Work task: The reply is to be an exact repetition of the entries that follow, with each picture left out.

====== Material provided ======

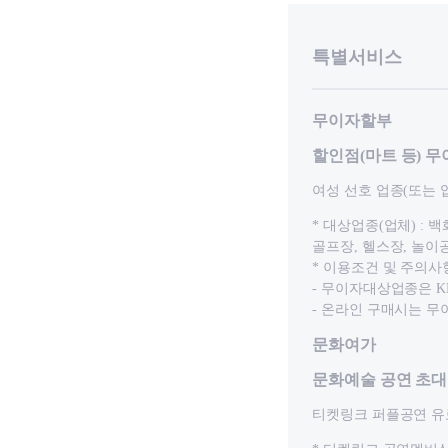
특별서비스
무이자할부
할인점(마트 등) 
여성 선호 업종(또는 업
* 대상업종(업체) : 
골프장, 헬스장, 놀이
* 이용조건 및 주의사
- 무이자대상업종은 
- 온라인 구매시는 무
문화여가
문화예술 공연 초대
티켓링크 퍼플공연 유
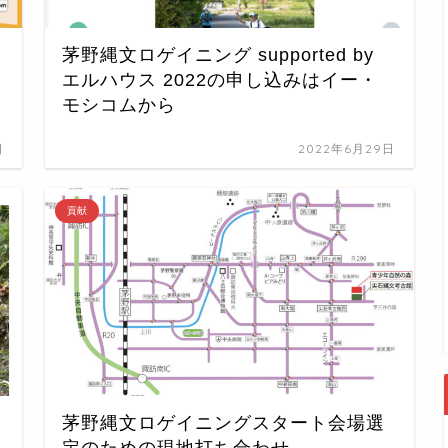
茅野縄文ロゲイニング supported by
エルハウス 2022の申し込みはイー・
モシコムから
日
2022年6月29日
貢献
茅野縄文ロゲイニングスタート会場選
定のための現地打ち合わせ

======

Result:
특별서비스
무이자할부
할인점(마트 등) 
여성 선호 업종(또는 업
* 대상업종(업체) : 
골프장, 헬스장, 놀이
* 이용조건 및 주의사
- 무이자대상업종은 
- 온라인 구매시는 무
문화여가
문화예술 공연 초대
티켓링크 퍼플공연 유
茅野縄文ロゲイニング supported by
エルハウス 2022の申し込みはイー・
モシコムから
日
2022年6月29日
貢献
茅野縄文ロゲイニングスタート会場選
定のための現地打ち合わせ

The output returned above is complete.